Monday, 30 April 2012

Basic Database Security Checklist

If you are reading this, you are probably not an expert in database security! If you are, please give feedback, if not, here is a simple cribsheet of things to consider when setting up database and web app security to avoid both unauthorised access and also damage to your data or database. These range from database specific to process issues.

  1. Never, ever, ever, use the system/db admin account for your web application! This is one of the most common causes of people being able to do damage. Bypass the web app security and you can do anything at all!
  2. Don't use the sys admin account during development. This is often seen as an easy way to get moving, "we'll worry about security later". The problem is, this rarely works. Even if you do find time later to try adding security, it becomes not just awkward (and you might forget the idea and leave the web site using the sys admin login) or otherwise you might think you have set it up correctly but forgotten parts of the site and end up with problems on the live site. It's much easier to setup and test while you are going along.
  3. If you have just a few groups of user (e.g. admin, user, readonly) then setup a database role for each of these and map the users to the roles, this means that someone wanting to do damage would already need to be an admin AND hack the site, whereas the many more standard users cannot do much, even if they can hack the system. It is a game of statistical risk.
  4. Deny permissions to all web application roles that are not needed. Very few web apps need to create or drop tables so deny the permissions.
  5. Use stored procedures for all DB access if possible, certainly for tables that contain sensitive data. This makes it much easier to control what database users can and can't do. For instance, an audit table might only have a single proc (e.g. procAddItemToAudit) and therefore this restricts the ability to select, update, delete or drop the audit table. Likewise procCheckPassword(user,password) enables you to prevent anyone having to SELECT from the user table.
  6. Test the security that you have setup, in a methodical way. You might find that what you expect is not quite what is happening. SQL Server for instance, has some funny little gotchas that will either grant too much or too little security to a user.
  7. Do not attempt to do too finely grained security management on the database if you are using a web application. It will quickly become very hard to manage and again tempt people to take the easy way out.
  8. Use roles and schemas where possible to make it easier to manage groups of people. It is easier to maintain a role having a permission on a schema than it is to be messing around with individual people.

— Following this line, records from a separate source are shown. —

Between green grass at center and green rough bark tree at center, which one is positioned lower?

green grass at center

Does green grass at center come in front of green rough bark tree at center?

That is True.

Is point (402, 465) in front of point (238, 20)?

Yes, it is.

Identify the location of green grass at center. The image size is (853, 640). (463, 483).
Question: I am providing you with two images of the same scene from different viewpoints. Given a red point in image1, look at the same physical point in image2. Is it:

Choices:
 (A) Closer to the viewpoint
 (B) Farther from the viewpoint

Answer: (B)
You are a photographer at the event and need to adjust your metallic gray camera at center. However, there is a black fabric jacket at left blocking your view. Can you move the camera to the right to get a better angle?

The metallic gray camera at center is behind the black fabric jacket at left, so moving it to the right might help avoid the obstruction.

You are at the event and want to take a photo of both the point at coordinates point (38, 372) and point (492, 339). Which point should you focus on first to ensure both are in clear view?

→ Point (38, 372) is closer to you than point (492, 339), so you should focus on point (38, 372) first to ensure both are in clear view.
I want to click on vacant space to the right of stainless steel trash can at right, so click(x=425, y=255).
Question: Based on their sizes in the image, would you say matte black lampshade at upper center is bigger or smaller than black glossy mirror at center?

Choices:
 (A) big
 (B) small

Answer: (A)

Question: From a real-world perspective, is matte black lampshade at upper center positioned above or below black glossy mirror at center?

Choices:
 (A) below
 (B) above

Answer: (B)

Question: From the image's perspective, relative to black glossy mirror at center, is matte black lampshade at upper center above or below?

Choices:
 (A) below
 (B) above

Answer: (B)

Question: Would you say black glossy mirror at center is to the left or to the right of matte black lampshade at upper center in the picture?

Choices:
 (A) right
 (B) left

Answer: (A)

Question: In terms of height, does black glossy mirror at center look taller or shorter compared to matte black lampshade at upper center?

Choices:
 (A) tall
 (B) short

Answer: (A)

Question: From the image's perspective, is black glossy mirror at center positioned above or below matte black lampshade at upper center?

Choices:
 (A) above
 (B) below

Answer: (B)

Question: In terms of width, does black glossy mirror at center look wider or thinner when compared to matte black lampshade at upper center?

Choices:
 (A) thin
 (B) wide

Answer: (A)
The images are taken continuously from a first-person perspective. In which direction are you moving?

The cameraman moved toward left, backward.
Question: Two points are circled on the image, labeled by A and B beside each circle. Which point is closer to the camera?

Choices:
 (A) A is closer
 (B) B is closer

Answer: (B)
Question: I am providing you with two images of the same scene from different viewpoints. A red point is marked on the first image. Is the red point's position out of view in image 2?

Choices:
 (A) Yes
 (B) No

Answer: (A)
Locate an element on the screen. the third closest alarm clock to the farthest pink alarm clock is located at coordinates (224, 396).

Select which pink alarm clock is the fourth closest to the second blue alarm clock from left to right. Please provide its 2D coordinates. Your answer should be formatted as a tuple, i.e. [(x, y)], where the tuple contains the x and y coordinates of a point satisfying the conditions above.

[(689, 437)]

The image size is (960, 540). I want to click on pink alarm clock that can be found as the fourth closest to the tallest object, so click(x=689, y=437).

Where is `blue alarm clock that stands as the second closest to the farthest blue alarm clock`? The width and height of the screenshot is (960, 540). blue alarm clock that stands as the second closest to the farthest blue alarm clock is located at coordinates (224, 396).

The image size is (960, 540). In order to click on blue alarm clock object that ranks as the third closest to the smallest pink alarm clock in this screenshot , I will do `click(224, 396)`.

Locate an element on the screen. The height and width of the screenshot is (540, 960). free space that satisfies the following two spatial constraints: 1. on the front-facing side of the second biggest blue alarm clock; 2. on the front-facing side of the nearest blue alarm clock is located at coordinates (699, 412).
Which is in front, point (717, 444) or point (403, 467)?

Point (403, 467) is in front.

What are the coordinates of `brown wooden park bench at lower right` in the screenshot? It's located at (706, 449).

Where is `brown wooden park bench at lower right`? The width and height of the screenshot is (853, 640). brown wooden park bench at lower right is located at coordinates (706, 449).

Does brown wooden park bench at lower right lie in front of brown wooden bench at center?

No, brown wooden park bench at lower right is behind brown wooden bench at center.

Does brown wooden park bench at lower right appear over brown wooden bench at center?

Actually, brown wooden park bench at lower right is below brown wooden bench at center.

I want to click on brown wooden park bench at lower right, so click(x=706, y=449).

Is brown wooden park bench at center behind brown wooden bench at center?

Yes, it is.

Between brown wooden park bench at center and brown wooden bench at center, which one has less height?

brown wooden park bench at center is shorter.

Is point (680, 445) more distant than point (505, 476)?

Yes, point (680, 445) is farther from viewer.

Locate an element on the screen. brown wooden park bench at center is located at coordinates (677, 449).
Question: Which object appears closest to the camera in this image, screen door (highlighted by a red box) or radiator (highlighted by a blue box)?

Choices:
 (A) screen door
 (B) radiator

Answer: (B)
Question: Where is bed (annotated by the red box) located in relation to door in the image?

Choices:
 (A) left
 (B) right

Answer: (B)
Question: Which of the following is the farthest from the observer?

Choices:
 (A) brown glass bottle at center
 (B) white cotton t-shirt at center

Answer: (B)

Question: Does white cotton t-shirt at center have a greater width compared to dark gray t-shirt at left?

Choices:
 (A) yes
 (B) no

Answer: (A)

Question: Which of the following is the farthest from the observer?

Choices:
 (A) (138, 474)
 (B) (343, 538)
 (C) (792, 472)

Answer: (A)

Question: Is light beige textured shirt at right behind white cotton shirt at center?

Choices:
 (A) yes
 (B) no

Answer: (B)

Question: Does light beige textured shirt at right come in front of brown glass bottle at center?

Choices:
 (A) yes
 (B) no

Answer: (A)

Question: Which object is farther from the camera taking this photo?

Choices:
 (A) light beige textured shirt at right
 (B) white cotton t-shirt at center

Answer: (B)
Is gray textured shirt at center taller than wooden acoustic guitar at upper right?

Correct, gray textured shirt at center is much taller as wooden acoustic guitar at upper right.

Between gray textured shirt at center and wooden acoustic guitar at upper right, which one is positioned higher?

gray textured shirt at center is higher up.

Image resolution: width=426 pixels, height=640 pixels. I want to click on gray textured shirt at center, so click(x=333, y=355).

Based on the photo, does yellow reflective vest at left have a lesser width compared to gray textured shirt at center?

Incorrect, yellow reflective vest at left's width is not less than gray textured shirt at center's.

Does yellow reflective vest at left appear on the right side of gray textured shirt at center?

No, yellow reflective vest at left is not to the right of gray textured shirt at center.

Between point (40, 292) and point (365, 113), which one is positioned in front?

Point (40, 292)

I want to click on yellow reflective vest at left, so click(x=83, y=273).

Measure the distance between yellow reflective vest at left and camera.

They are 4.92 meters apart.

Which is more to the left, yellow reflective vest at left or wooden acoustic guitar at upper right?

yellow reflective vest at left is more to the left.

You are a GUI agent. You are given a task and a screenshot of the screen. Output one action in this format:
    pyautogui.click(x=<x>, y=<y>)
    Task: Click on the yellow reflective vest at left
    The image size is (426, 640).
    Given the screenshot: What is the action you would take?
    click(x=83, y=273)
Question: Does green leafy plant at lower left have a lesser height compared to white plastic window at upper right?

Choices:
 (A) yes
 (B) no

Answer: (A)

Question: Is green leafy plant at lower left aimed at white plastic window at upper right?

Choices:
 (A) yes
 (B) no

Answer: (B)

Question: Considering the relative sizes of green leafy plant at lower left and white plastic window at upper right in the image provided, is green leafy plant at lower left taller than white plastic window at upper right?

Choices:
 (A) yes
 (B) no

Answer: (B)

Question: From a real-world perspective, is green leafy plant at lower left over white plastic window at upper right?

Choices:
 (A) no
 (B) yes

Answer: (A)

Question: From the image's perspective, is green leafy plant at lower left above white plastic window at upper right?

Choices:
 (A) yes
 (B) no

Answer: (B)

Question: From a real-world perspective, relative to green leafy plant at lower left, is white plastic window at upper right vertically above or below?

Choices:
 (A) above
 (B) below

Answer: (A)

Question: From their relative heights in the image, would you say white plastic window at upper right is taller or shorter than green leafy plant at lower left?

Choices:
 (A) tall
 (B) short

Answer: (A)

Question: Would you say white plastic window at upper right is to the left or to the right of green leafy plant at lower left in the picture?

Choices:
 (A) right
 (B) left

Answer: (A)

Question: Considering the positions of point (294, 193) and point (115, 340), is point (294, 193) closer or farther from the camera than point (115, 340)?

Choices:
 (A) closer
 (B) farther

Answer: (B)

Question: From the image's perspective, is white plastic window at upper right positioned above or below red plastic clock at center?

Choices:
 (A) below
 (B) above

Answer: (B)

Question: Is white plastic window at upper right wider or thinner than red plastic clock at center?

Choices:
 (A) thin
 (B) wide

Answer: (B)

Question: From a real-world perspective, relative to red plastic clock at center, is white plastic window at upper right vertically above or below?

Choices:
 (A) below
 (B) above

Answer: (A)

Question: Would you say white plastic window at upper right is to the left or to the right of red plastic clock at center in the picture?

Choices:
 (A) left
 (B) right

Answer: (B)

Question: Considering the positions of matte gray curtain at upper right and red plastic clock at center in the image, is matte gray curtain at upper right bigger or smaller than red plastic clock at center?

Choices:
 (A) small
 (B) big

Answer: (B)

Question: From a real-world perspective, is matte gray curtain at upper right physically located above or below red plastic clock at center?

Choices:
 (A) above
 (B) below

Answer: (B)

All you have to do then is to add users to a role(s) and the permissions are unlikely to need modifying.
  9. Maintain regular backups, even if they are noddy and going to an external hard disk. Something is better than nothing although storing it off-site or in the cloud is a way of making it more resilient. More importantly, test that you know how to restore the backup. Don't leave it until you actually need to restore it before you realise it doesn't work! Repeat this every time you upgrade your database server. Regardless of the theory of what will work, you need to ensure it does work!
  10. Decide on what needs to be encrypted before you start building databases. Understand how to set it up and more importantly, how to manage it. A chain is as strong as its weakest link and having keys that are guessable or discoverable removes most of the advantage of encryption.
  11. Beware of using online forums to inform you of security. Prefer formal training or at least getting multiple viewpoints. There are very wide views on security from "don't bother, you should trust people" through to, "create a department of 100 people to manage it". Most likely, you are somewhere in between.
  12. Security costs money, despite the fact that lots of information is free. If you are creating enterprise-grade web applications, it will cost money to implement and test the security measures. You may have to pay contractors or specialist security companies which might well not be very cheap. If you get it wrong, you can lose respect, reputation and more importantly can cause massive damage to the client who is trusting your work.
  13. Consider using security agencies who can vet your development process rather than just your product. There are many easy ways to create a security policy that will cover most of the common pitfalls.
  14. Don't invent your own security. There are so many instances of this, often, I would guess, because we are afraid of exposing our work to the outside and are not keen to pay for experts to do it properly for us. A false economy. Check out owasp.org and look at their development check lists, I bet they are 100 times longer than anything we could think up.